Other recent studies such as Kreitner et al. [10] have proposed to use more complex parameters such as acceleration time (time to peak velocity), maximal systolic flow, volume of acceleration (area under the flow curve during acceleration time) or maximal upward slope of the pulmonary trunk flow curve. The modifications of the pulmonary flow curves during the evolution of PH have been well described in echocardiography [17] and correlations between those parameters and mPAP were expected. However, in our study, the correlations were very low. This could be explained by the low temporal resolution of MRI when compared to echocardiography. Indeed, even our so-called high temporal resolution phase contrast sequence had a nominal temporal resolution of 15ms (two TR). Moreover, these acquisitions were performed in free-breathing and lasted several minutes (time to perform three excitations per k-space line). Recently, we proved that such acquisitions spanned over a large number of heart beats had a lower temporal resolution due to the necessity to realign and to project each cardiac cycle into a mean template during the reconstruction phase [18]. This difference between the nominal temporal resolution (two TR) and the real temporal resolution after reconstruction is a possible explanation why Roeleveld et al [19] found no correlation between mPAP and acceleration time (p=0.21) or between systolic PAP and acceleration/ejection time (p=0.10). Another explanation for the low correlations between flow information and PAP could reside in the non-linear relationship between flow and pressure and in the existence of backwards compression waves due to reflexion. In other words, the shape of the pulmonary flow curve is influenced by the pulmonary resistance and by the pulmonary capacitance.

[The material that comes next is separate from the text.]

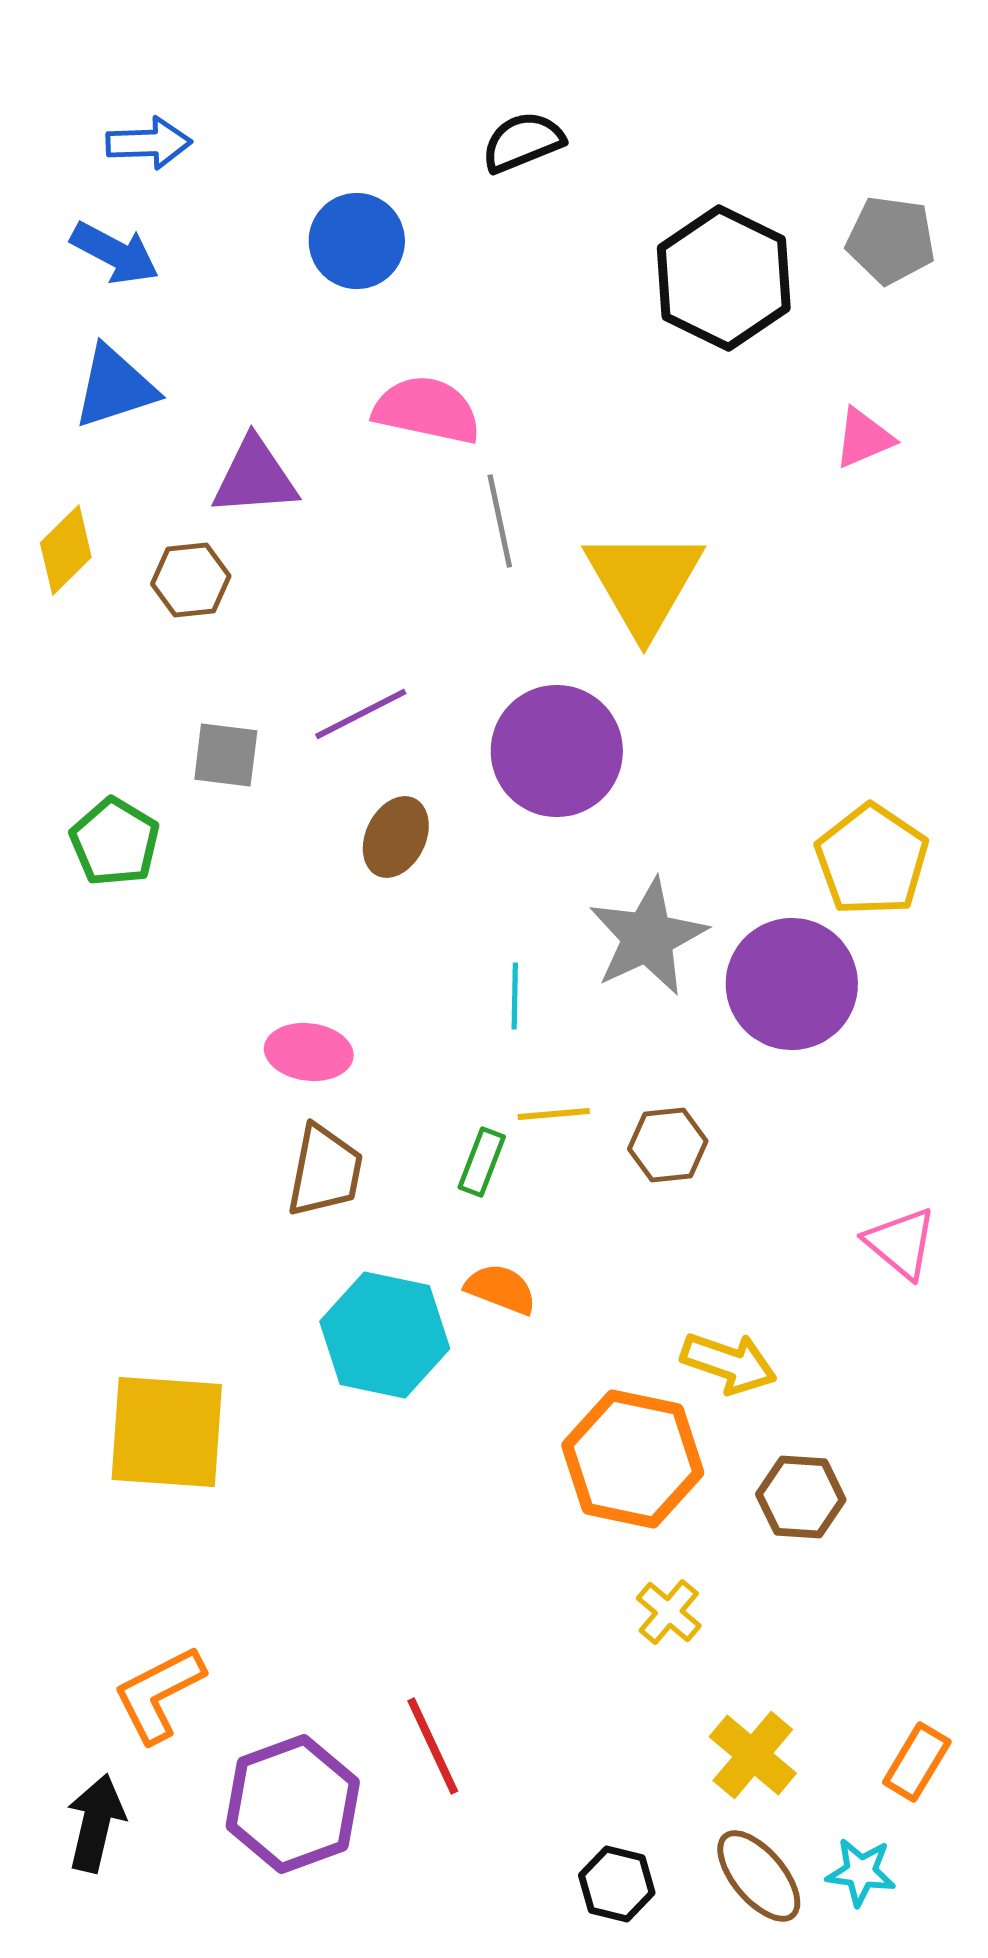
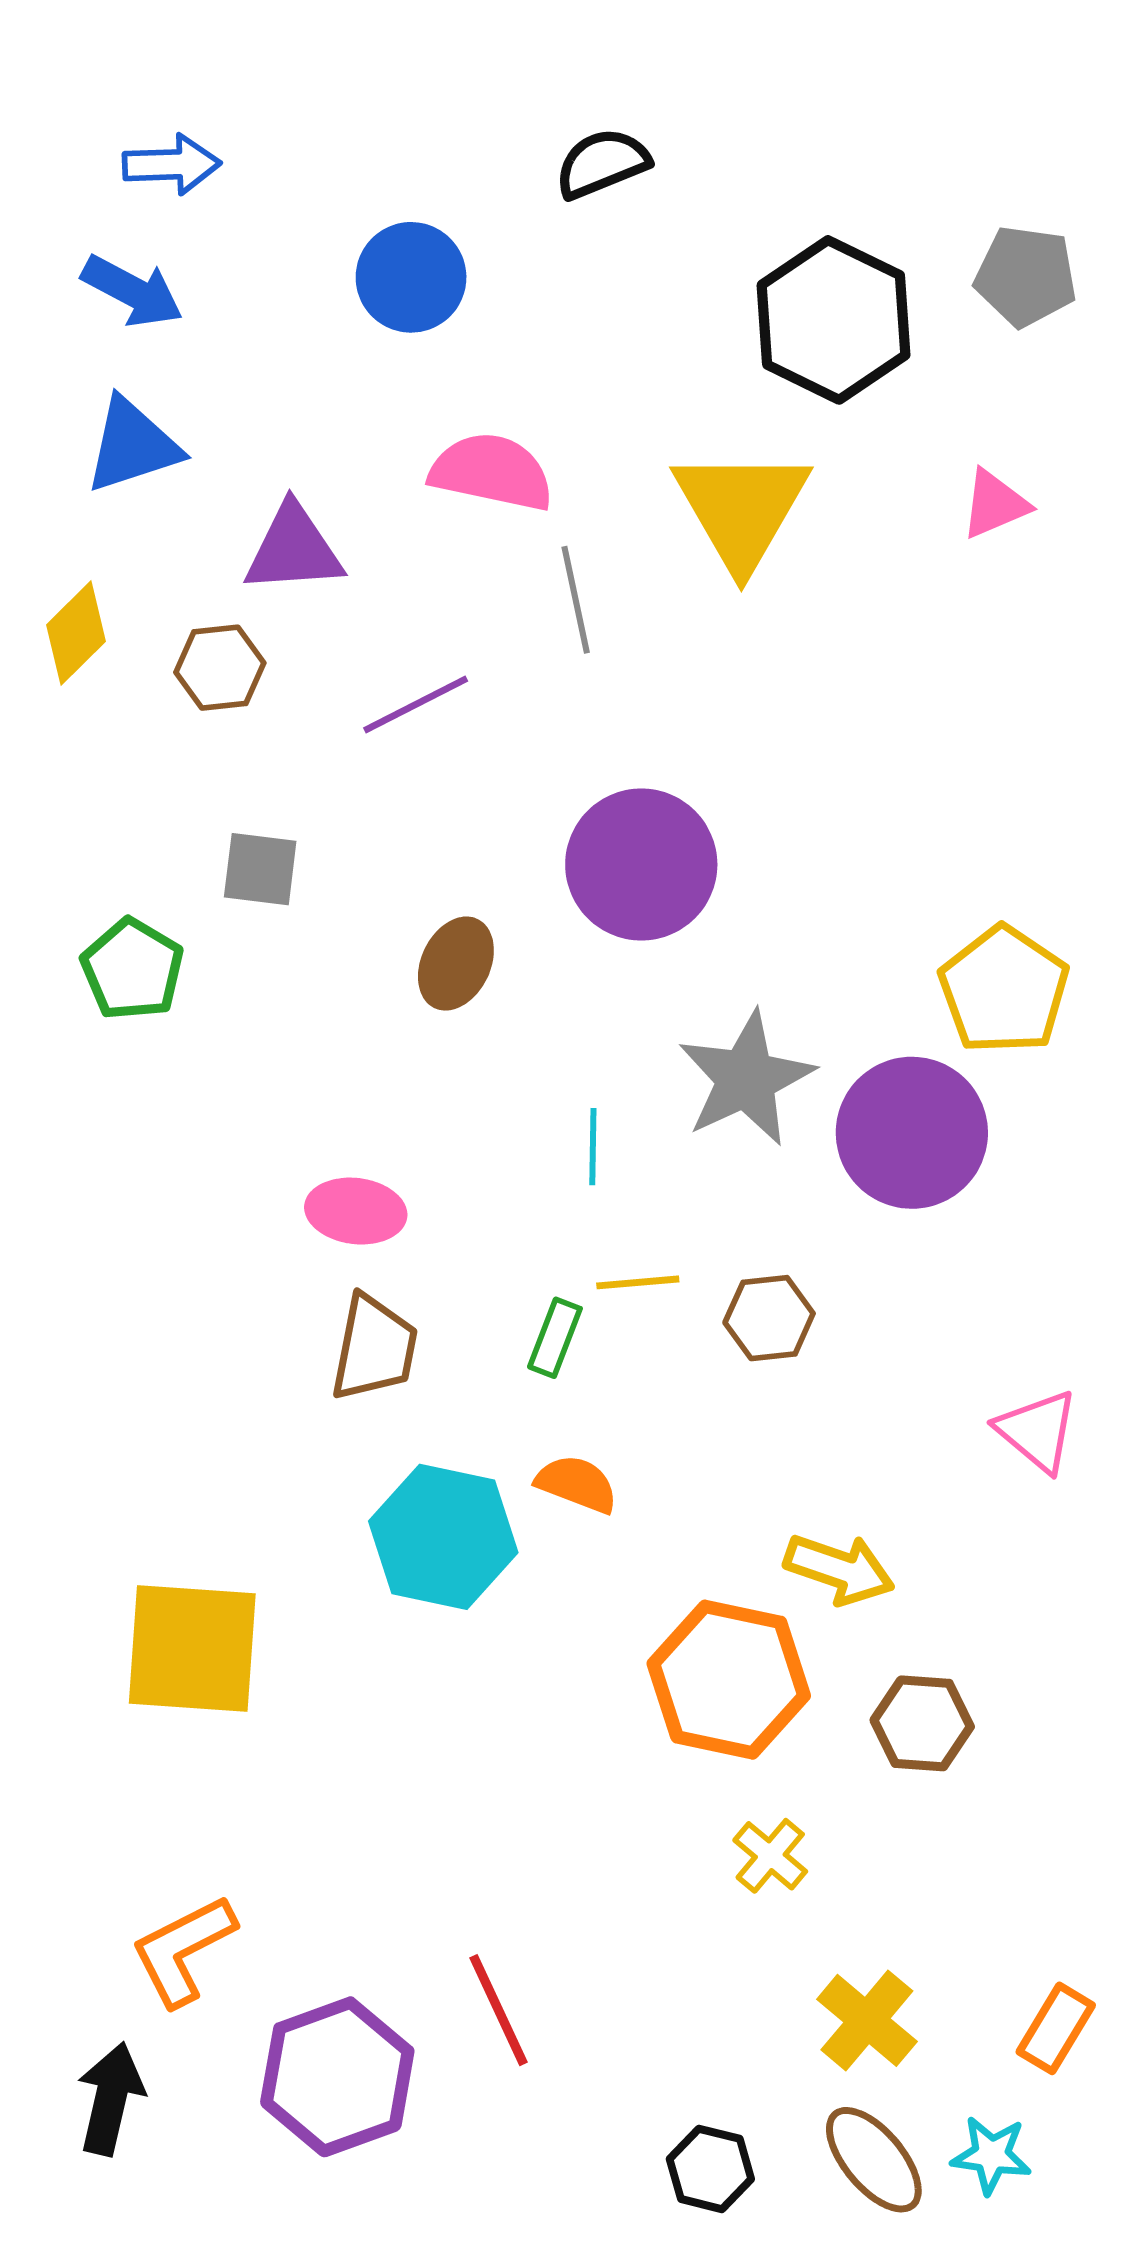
yellow triangle: (644, 582) -> (741, 509), moved
purple line: (361, 714) -> (416, 704), moved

Recently, septal curvature was proposed as a good marker of mPAP in a pediatric population [8]. This was not confirmed in our adult population. This could be explained by a good ventricular synchrony in their pediatric population (mean QRS duration reported at 84ms). In adult populations of PAH, left/right ventricular dyssynchronyis common and can highly influence the septum motion.
Figure 4
Reproducibility of the three parameters retained by the multivariate analysis in our population, as Bland and Altman plots.
Limitations
This study was performed on a relatively small population of 56 patients prospectively included for an assessment of a suspected PH in a unique center. The MRI assessment and the right heart catheterization was performed within 24h most of the time (85%) but not always (maximum = 3 days).
CONCLUSION
The use of cardiac MRI in the assessment of PH has been advocated many times. The prediction of mPAP by combination of MRI-derived parameters may be feasible in certain very well trained teams but seems difficult for an every-day clinical practice. Whereas the coefficient of determination of such prediction can reach r2=0.50, the individual errors of predictions are too high to replace right heart catheterization.
However, the right ventricle ejection fraction and the pulmonary artery area are simple parameters able to discriminate patients with/without PH. MRI could be used as a second screening test after echocardiography, when the situation is ambiguous.
Acknowledgment
This research did not receive any specific grant from funding agencies in the public, commercial, or not-for-profit sectors.